- Boritokay Location of the township
- Coordinates: 39°19′23″N 75°05′09″E﻿ / ﻿39.3230238805°N 75.0857422029°E
- Country: People's Republic of China
- Autonomous region: Xinjiang
- Prefecture: Kizilsu
- County: Wuqia

Area
- • Total: 4,221.2 km^{2} (1,629.8 sq mi)

Population (2017)
- • Total: 6,977

Ethnic groups
- • Major ethnic groups: Kyrgyz
- Time zone: UTC+8 (China Standard Time)
- Website: www.xjwqx.gov.cn/sitemap.htm

= Boritokay =

Boritokay Township (بۆرىتوقاي يېزىسى / 膘尔托阔依乡 (Biāo'ěrtuōkuòyī Xiāng)) is a township of Wuqia County in Kizilsu Kyrgyz Autonomous Prefecture, Xinjiang Uygur Autonomous Region, China. Located in the south of the county, the township covers an area of 4221 km2 with a population of 6,977 (as of 2017). It has 5 villages under its jurisdiction. Its seat is at Dongengiz (墩艾额孜).

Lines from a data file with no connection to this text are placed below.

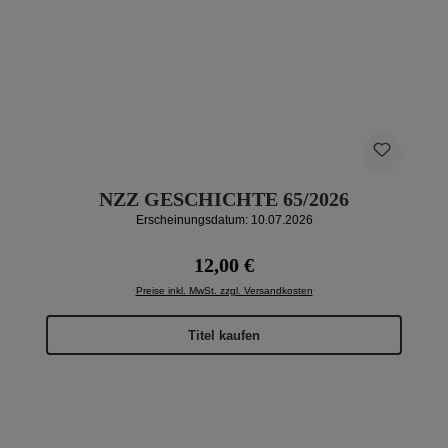
NZZ GESCHICHTE 65/2026
Erscheinungsdatum: 10.07.2026
Regulärer Preis:
12,00 €
Preise inkl. MwSt. zzgl. Versandkosten
Titel kaufen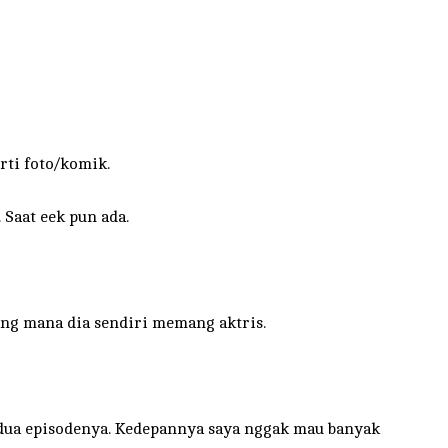
rti foto/komik.
Saat eek pun ada.
ang mana dia sendiri memang aktris.
ri dua episodenya. Kedepannya saya nggak mau banyak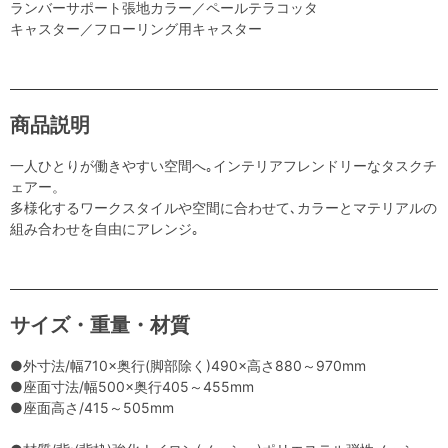
ランバーサポート張地カラー／ペールテラコッタ
キャスター／フローリング用キャスター
商品説明
一人ひとりが働きやすい空間へ｡インテリアフレンドリーなタスクチ
ェアー。
多様化するワークスタイルや空間に合わせて､カラーとマテリアルの
組み合わせを自由にアレンジ｡
サイズ・重量・材質
●外寸法/幅710×奥行(脚部除く)490×高さ880～970mm
●座面寸法/幅500×奥行405～455mm
●座面高さ/415～505mm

Boritokay Township is located 86 kilometers south of the county seat Wuqia Town. It is adjacent to Shufu County in the east, Bostanterak Township in the south, Akto County in the southwest, and Oksalur Township in the north.

==Name==
The name "Boritokay" is from the Kyrgyz language. The word "bori" (膘尔) means wolf and the word "tokay" (托阔依) means forest, brush or grassy area. According to legend, there was a forest/grassland/brushland in Boritokay in which wolves roamed and hence the area was called Boritokay, meaning "forest/grassland/brushland with wolves in it". Xinjiang Tuzhi (新疆图志) mentions a Biaolituohai (标里托海) in the western part of Shufu, in the area of Boritokay.

==History==
Boritokay was the 5th township of the 3rd district	 in Wuqia County in 1950. It was part of Bostanterak Commune (波斯坦铁列克公社) in 1958 and Boritokay Commune (膘尔托阔依公社) was formed from Bostanterak Commune in 1962, it was renamed Jinsong Commune (劲松公社) in 1968 and restored the original name in 1980, and organized as a township in 1984.

==Geography==
Boritokay is 44 km south of the county seat. The township is located between 1,700 meters and 2,800 meters above sea level, most of which are mountainous areas.

==Settlements==
The township has 5 administration villages and 21 unincorporated villages under its jurisdiction.

5 administration villages:
- Aqchi Village (Aheqicun) (阿合奇村, ئاقچى كەنتى, اقچىي قىشتاعى)
- Ayghart Village (Ayiga'ertecun) (阿依尕尔特村, ئايغارت كەنتى, ايعارت قىشتاعى)
- Boritoqay Village (Biao'ertuokuoyicun) (膘尔托阔依村, بۆرىتوقاي كەنتى, بۅرۉتوقوي قىشتاعى)
  - also named Dong'engiz, (Dun'ai'ezicun) (墩艾额孜村, دۆڭئېڭىز كەنتى, دۅڭەڭئز قىشتاعى)
- Saz Village (Sazicun) (萨孜村, ساز كەنتى, ساز قىشتاعى)
- Targhalaq Village (Ta'ergalakecun) (塔尔尕拉克村, تارغالاق كەنتى, تارعالاق قىشتاعى)

==Economy==
It is a township of semi-agriculture and semi-animal husbandry. Local wildlife include Argali, wolves, snow chicken, stone chicken, yellow sheep and so on. Ginseng and angelica grow in the area. Mineral resources include gold, copper, fossil oil and so on. The township has an area of 469.7 hectares of arable land, 355.7 hectares of forest land and 1,677 hectares of natural grassland. All the 5 villages in the township pass through the asphalt road, and mobile communication covers all the villages. There are 2 primary schools, 4 kindergartens, 1 health center, 5 clinics and 29 medical staff in the township.